= Text passage =
>> begin

Metadata-Version: 2.1
Name: aecdata
Version: 0.0.8
Summary: A Python library designed to simplify access to the 2050-materials API
Home-page: https://github.com/2050-Materials/aecdata
Author: 2050 Materials
Author-email: nicodemos@2050-materials.com
License: Apache License 2.0
Classifier: Programming Language :: Python :: 3
Classifier: License :: OSI Approved :: MIT License
Classifier: Operating System :: OS Independent
Description-Content-Type: text/markdown
License-File: LICENSE
Requires-Dist: requests
Requires-Dist: numpy
Requires-Dist: pandas
Requires-Dist: pyarrow

# AECData

AECData is a Python library designed to facilitate seamless interaction with the 2050-materials platform API (see documentation [here](https://docs.2050-materials.com/getting-started-with-2050-materials/using-the-api)). By abstracting the complexities of authentication and data retrieval, this library empowers developers to focus on analyzing and utilizing environmental data about construction materials effectively.

## Key Features

- **Simplified Authentication**: Manages API tokens automatically, streamlining the authentication process.
- **Flexible Data Retrieval**: Supports fetching data using customizable filters to meet diverse analysis needs.
- **Data Manipulation and Analysis**: Offers tools for transforming, scaling, and statistically analyzing the data.
- **Visualization Support**: Provides functionalities for visualizing data distributions and product contributions.

>> end

= Given material =
>> begin

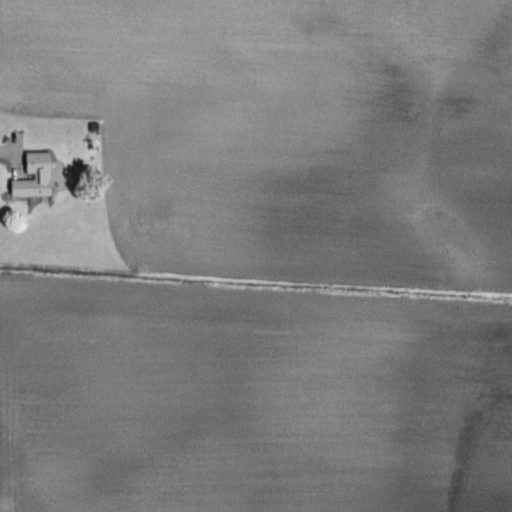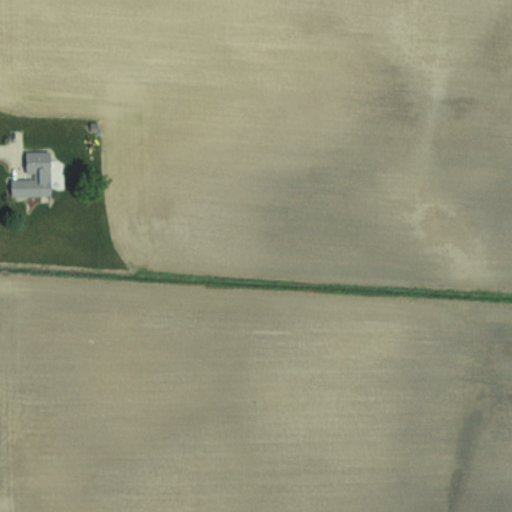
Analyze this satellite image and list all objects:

>> end

= Exercise instructions =
- 1) In the AECData description, which packages are listed as required dependencies?
- 2) Extend the AECData description, picking up after its final bullet point.

= Task-by-task outputs =
- 1) requests, numpy, pandas, and pyarrow

- 2)
## Introduction and Outline

The library is structured to guide the user through a seamless process from authentication to data analysis:

1. **Initialization**: Start by creating a `User` instance with your developer token ([see how to get a token here](https://docs.2050-materials.com/getting-started-with-2050-materials/using-the-api#get-a-developer-token)). This instance will manage your authentication and serve as your gateway to fetching data.
   
2. **Fetching Data**: Utilize the `User` class to retrieve data from the API. You can apply various filters to narrow down the data according to your needs.
   
3. **Data Manipulation**: Once you have fetched the data, you can construct a `ProductData` object. This object allows for extensive manipulation and transformation of the data, enabling you to prepare it for analysis or visualization in a format that suits your requirements.
   
4. **Statistical Analysis and Visualization**: For advanced data analysis, the `ProductStatistics` class extends `ProductData` to provide statistical insights. It enables outlier removal, distribution analysis, and more, coupled with visualization capabilities to help interpret the data effectively.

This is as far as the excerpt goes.